| Job item |
Among the lines below, some may hold the word "AVOID"; state how many do, giving only the number.
★ ★ ★ ★ ★ ★ ★
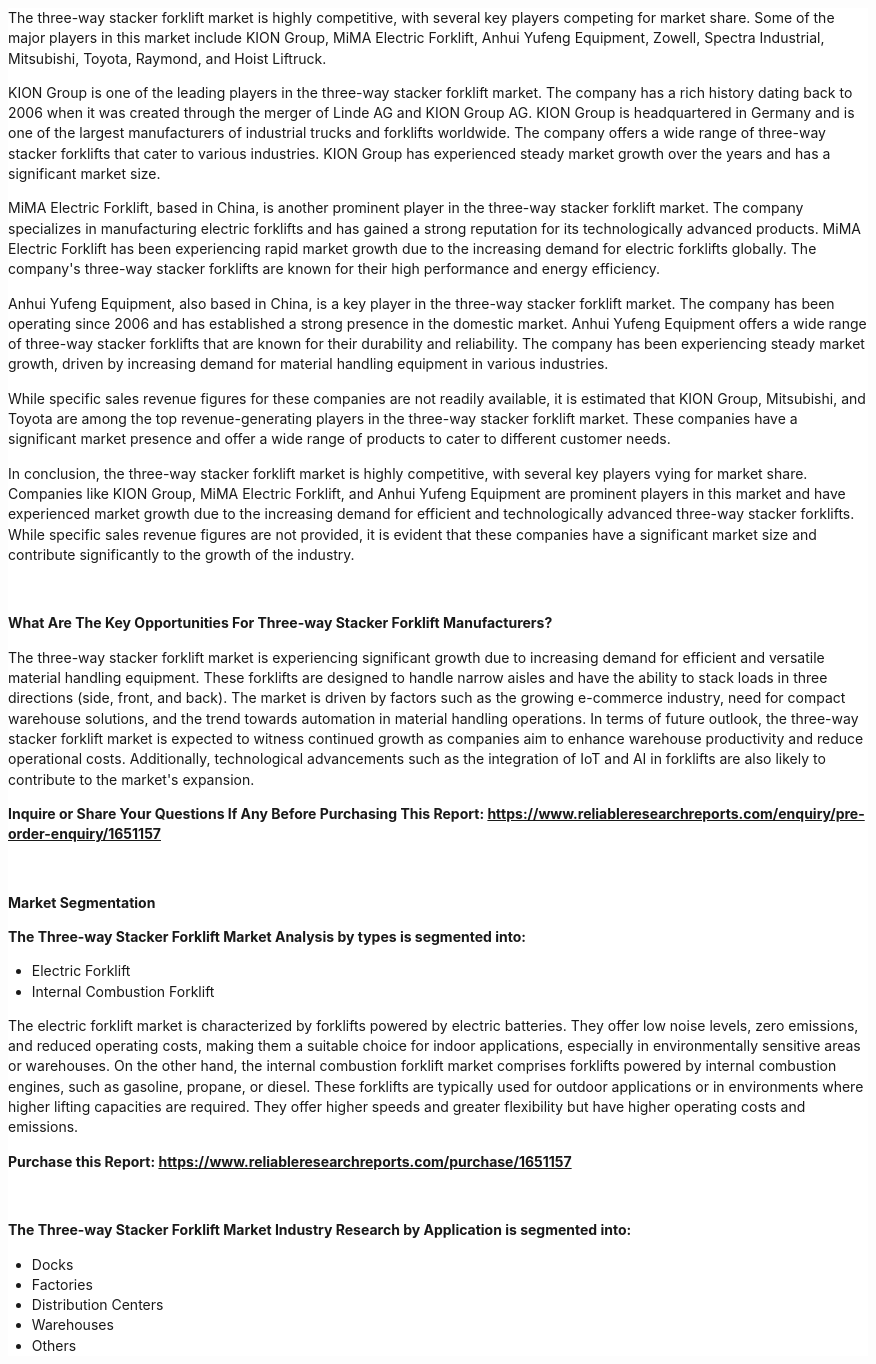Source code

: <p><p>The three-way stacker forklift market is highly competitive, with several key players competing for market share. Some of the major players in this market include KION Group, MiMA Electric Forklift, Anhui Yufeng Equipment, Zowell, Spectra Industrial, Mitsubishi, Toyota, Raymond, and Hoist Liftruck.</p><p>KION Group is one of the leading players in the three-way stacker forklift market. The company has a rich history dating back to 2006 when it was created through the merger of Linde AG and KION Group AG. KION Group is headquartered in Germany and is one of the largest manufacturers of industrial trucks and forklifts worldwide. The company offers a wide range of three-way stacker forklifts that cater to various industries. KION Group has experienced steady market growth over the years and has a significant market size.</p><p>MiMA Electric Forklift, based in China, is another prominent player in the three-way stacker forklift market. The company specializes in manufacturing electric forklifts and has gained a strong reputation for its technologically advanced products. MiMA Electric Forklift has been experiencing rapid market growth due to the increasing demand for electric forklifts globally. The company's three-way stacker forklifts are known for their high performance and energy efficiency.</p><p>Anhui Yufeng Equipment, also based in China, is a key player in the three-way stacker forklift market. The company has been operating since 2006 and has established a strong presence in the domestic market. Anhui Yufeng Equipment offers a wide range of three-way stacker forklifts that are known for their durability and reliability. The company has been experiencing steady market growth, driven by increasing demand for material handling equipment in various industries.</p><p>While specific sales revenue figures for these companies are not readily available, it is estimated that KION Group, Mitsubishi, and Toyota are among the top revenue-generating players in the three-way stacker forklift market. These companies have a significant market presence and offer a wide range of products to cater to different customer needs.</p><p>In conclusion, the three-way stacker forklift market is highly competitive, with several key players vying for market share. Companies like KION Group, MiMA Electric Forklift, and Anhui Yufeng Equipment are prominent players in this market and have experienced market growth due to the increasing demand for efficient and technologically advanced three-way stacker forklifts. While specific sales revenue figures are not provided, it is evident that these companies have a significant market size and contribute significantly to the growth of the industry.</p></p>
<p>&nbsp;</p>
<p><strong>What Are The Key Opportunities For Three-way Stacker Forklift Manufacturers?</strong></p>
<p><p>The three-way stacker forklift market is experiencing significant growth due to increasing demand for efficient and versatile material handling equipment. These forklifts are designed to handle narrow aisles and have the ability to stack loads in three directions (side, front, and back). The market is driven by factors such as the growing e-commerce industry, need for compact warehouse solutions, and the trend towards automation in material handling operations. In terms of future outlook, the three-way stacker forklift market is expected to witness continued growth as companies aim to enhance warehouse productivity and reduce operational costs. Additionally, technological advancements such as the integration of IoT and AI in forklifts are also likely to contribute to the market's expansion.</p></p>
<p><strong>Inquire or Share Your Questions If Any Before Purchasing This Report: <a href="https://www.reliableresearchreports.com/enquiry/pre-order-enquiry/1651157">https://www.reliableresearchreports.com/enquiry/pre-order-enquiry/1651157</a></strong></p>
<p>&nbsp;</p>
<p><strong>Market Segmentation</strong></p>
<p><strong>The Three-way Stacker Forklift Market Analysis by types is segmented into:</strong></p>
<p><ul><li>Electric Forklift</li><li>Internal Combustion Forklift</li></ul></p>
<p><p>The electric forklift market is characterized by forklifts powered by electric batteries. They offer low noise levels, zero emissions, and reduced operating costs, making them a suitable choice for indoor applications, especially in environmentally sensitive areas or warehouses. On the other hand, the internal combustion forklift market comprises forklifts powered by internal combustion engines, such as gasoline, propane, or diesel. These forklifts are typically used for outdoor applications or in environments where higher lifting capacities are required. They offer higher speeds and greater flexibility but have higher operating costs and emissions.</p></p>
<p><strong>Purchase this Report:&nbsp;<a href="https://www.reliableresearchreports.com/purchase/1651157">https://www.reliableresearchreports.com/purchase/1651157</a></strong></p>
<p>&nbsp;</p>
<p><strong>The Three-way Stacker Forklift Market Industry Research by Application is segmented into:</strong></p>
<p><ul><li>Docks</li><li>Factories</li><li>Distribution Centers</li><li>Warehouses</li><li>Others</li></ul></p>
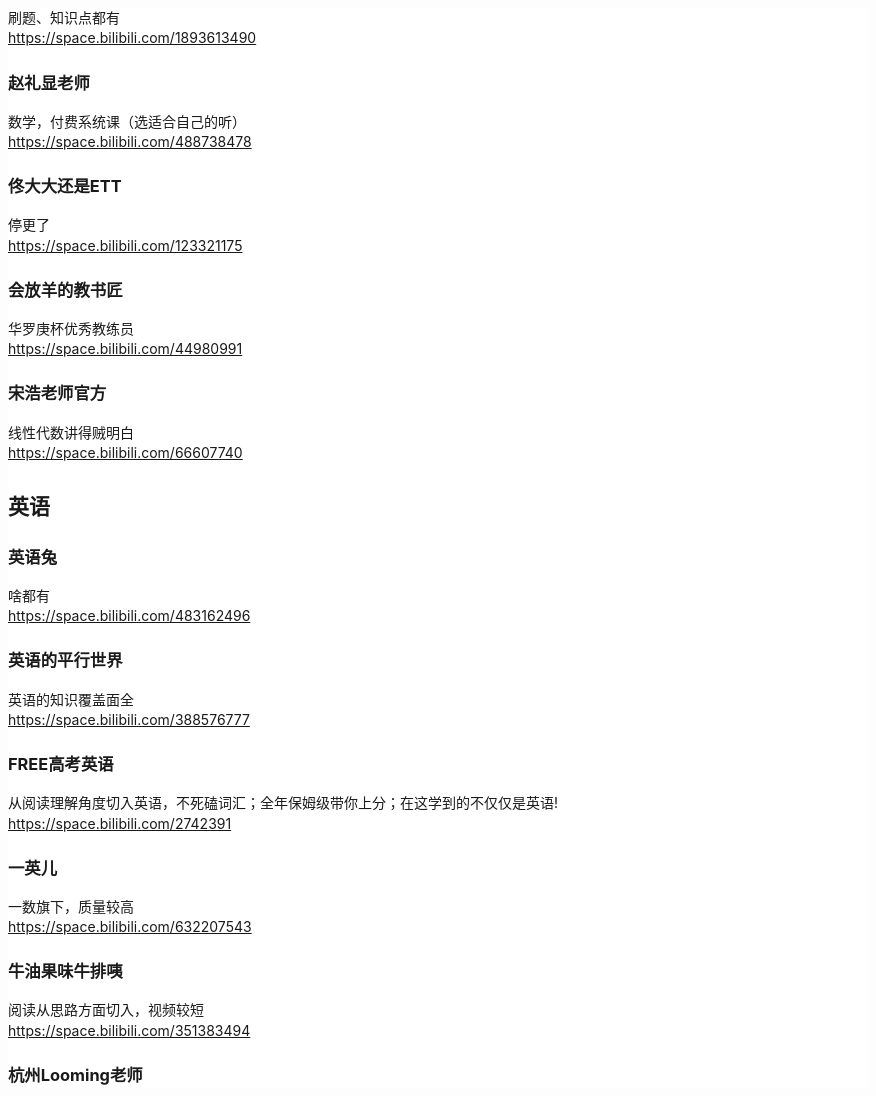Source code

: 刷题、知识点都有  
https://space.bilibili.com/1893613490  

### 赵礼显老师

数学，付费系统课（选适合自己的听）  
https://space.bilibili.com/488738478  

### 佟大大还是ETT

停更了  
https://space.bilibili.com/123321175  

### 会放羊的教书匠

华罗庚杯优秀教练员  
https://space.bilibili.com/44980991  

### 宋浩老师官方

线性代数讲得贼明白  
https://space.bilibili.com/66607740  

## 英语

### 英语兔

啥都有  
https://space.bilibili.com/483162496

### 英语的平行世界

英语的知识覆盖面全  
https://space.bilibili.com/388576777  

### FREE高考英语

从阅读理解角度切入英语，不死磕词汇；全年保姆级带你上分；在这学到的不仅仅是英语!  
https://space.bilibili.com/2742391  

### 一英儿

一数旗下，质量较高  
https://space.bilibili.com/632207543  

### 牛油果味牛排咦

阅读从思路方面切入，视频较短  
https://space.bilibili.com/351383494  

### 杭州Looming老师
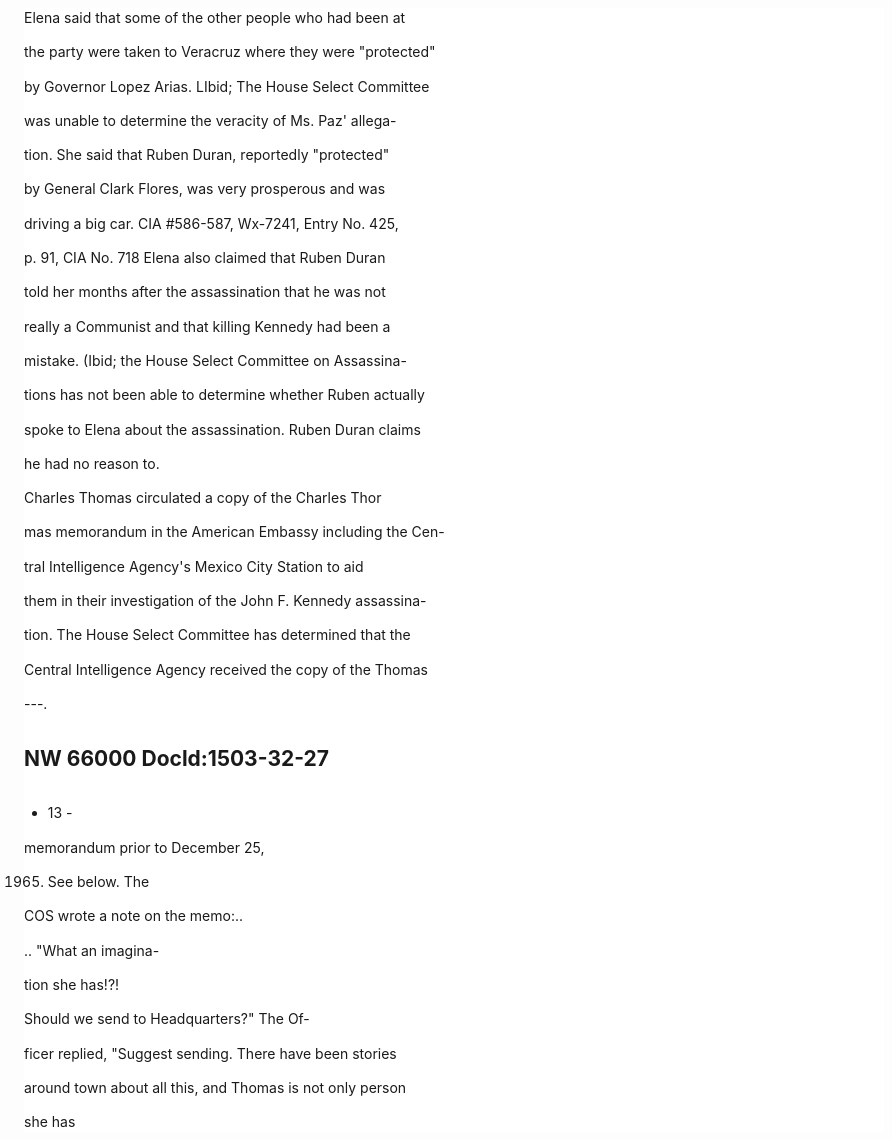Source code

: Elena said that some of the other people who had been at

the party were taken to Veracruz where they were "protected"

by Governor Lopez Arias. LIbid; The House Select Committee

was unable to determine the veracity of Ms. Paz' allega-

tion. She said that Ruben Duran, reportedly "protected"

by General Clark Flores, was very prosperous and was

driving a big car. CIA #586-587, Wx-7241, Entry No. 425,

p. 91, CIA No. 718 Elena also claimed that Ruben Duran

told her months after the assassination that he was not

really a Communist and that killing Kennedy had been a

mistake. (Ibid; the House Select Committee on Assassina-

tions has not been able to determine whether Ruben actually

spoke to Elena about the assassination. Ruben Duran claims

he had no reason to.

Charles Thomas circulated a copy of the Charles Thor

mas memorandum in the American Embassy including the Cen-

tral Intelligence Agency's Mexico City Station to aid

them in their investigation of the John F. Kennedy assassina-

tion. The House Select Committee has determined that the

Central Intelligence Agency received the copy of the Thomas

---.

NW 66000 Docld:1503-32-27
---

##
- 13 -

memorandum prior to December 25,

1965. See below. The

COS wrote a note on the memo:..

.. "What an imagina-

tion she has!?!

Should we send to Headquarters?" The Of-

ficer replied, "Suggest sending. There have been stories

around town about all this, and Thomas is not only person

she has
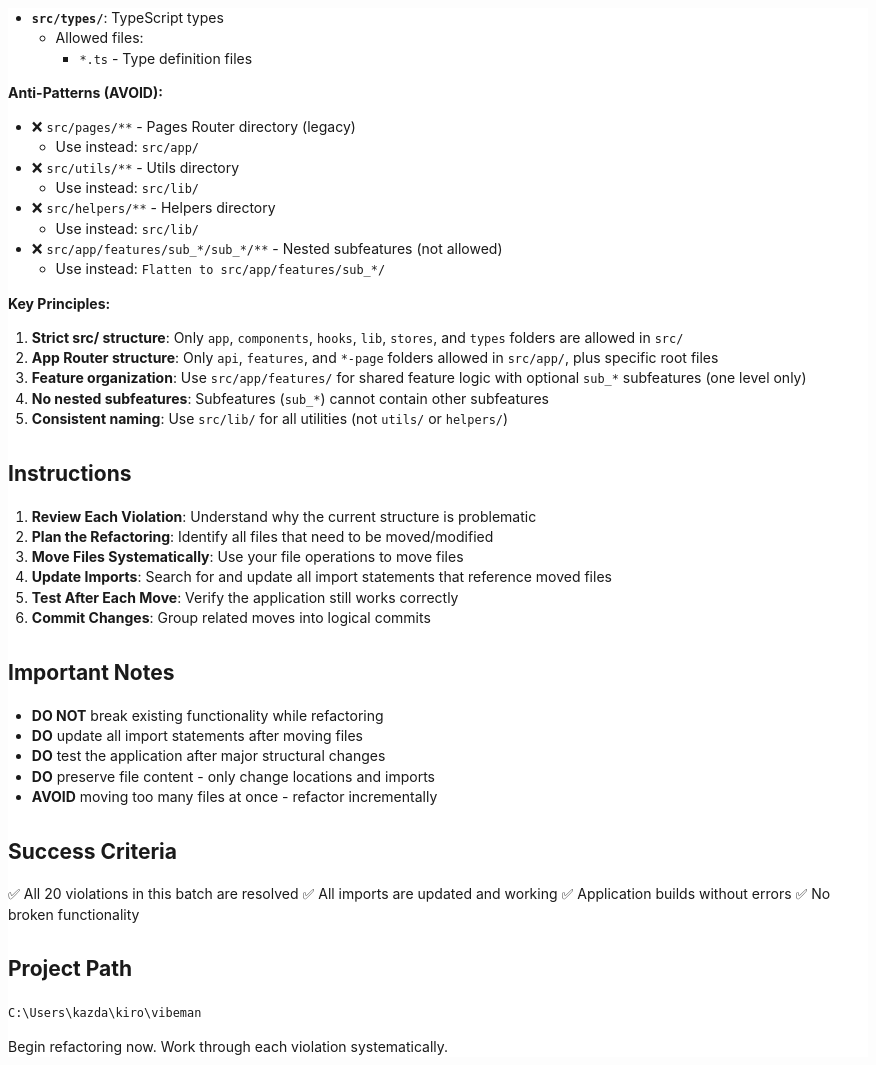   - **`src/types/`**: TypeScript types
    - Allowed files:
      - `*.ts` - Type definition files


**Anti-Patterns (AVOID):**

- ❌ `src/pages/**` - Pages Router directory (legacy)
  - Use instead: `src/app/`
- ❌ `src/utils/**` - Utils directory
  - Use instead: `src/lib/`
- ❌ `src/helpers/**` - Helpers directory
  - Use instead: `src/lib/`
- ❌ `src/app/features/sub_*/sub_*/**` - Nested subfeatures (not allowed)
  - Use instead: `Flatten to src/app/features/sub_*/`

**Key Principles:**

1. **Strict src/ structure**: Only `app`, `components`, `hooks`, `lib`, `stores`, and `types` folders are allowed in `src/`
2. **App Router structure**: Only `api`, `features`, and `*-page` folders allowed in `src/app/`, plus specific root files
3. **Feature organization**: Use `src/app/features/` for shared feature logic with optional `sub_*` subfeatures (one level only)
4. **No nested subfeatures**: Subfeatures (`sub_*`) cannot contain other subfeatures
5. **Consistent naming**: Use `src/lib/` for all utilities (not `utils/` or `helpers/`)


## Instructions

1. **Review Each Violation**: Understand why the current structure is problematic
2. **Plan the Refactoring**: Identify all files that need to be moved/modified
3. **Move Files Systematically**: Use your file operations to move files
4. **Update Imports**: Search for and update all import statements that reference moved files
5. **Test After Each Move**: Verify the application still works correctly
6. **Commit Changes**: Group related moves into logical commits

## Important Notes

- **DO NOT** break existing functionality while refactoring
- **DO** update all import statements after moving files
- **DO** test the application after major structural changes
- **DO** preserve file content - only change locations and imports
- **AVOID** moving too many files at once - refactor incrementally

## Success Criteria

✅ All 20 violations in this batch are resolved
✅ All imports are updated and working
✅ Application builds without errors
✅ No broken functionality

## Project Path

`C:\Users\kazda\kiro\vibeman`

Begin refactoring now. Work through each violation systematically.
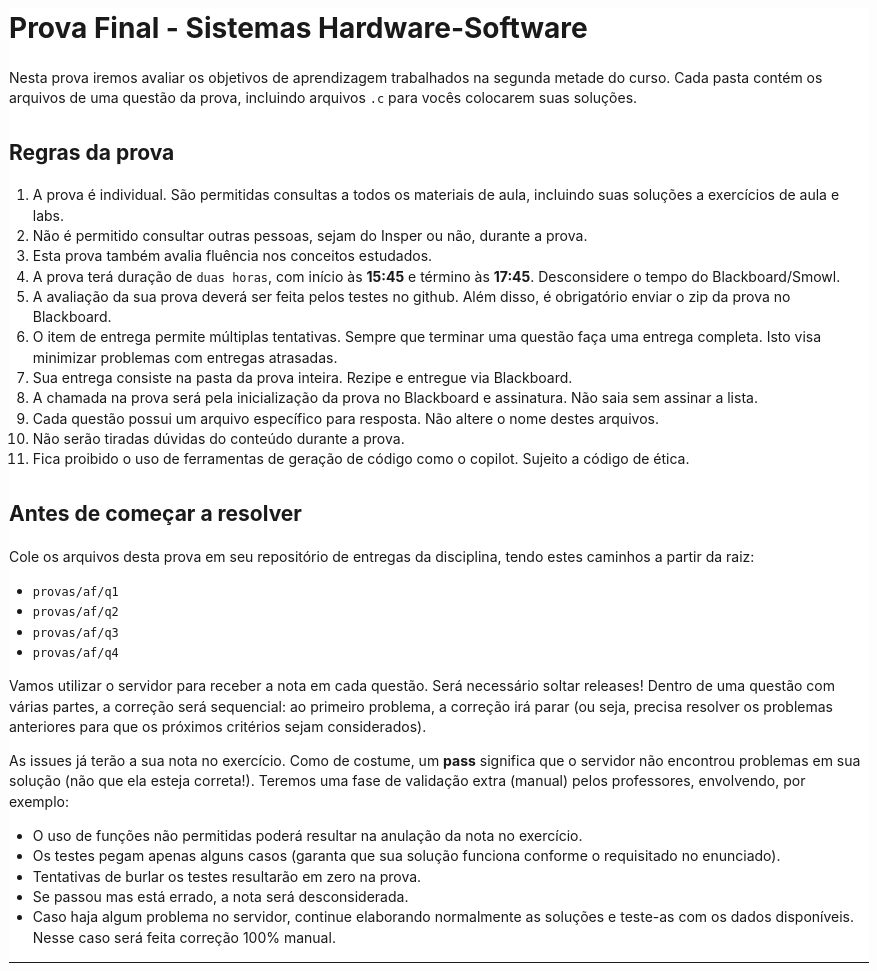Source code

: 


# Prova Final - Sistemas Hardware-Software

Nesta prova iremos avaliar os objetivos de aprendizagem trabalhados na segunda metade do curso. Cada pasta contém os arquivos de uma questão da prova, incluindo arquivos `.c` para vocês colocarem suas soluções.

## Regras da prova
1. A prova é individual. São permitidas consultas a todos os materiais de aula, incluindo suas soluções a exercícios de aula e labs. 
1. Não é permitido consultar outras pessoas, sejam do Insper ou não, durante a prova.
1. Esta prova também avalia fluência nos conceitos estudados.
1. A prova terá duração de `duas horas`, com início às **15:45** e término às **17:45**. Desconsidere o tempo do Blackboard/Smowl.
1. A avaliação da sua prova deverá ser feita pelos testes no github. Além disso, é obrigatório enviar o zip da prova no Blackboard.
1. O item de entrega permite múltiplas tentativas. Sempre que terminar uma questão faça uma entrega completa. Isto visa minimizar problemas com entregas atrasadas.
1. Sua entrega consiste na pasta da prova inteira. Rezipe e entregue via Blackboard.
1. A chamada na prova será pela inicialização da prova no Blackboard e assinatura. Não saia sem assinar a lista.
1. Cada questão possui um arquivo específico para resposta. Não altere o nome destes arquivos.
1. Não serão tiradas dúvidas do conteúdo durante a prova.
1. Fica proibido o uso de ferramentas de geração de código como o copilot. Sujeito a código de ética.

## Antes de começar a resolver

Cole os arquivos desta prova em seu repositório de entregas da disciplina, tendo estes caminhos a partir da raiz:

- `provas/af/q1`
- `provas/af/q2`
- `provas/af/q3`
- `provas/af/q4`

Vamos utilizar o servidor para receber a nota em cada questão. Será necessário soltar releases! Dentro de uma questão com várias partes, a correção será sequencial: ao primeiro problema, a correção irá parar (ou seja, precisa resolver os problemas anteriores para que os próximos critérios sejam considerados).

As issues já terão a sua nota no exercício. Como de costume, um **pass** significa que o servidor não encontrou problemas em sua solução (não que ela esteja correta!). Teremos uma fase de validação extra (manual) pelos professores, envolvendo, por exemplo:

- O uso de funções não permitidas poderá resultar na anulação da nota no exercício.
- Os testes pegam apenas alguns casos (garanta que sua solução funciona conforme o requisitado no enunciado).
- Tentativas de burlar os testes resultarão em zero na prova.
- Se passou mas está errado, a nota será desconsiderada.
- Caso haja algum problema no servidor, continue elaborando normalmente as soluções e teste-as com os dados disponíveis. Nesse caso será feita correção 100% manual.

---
★ ★ ★ ★ ★ ★ ★
| Task solution |
2